* PAGE TEXT *
If you plan to practice any aspect of attachment parenting, you will likely find your needs for baby gear significantly diminished. For example, baby wearing may eliminate your need for a stroller or a bouncy seat, but what kinds of carriers are accessible and affordable? We’ll guide you towards your unique baby gear needs.
Gear you can avoid
Depending on the choices you make, there are several things you won’t need to register for when you’re planning for your baby’s arrival. If you’re planning to wear your baby, you will likely have little need for bouncy seats, strollers or swings — at a minimum, plan on purchasing fewer items before your baby is born and add them as your needs dictate.
You may want a portable play yard for times when you take a shower, for example, or you may enjoy letting your little one rest in a swing for 30 minutes a day. Instead of buying everything at once, play it by ear as you go along to see what you really have a need for.

* DATASET ROWS *

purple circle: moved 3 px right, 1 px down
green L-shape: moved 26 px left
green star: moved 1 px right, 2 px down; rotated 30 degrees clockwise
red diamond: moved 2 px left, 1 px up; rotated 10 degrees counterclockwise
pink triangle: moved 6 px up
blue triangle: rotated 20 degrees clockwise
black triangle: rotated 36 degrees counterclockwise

* OBJECTIVE A *
Return the portion of the baby gear text that begins at the words "If you plan" and stops after the words "baby gear needs.".
* OBJECTIVE B *
According to the baby gear text, which items are parents who wear their baby likely to have little need for?
* OBJECTIVE C *
Extend the baby gear text past its final sentence, keeping its tone and subject.
The rows come from a source separate from the baby gear text.

* WRITTEN REPLY A *
If you plan to practice any aspect of attachment parenting, you will likely find your needs for baby gear significantly diminished. For example, baby wearing may eliminate your need for a stroller or a bouncy seat, but what kinds of carriers are accessible and affordable? We’ll guide you towards your unique baby gear needs.

* WRITTEN REPLY B *
Bouncy seats, strollers and swings.

* WRITTEN REPLY C *
You might even forego a crib purchase if you plan to sleep with your baby, and bottles and formula if you plan to breastfeed. Although breastfeeding and bed sharing aren’t hard-and-fast attachment parenting rules, many AP moms do both as they instinctively parent their little one. Instead of a crib, you may want to purchase a bed rail that will fit along the side of your bed to prevent your little one from rolling or falling out when she gets bigger.
For nursing moms, an expensive, high-quality electric breast pump may be a necessary purchase if you will be working outside the home, but a smaller manual one may be an option if you only plan on pumping every now and then for a night out.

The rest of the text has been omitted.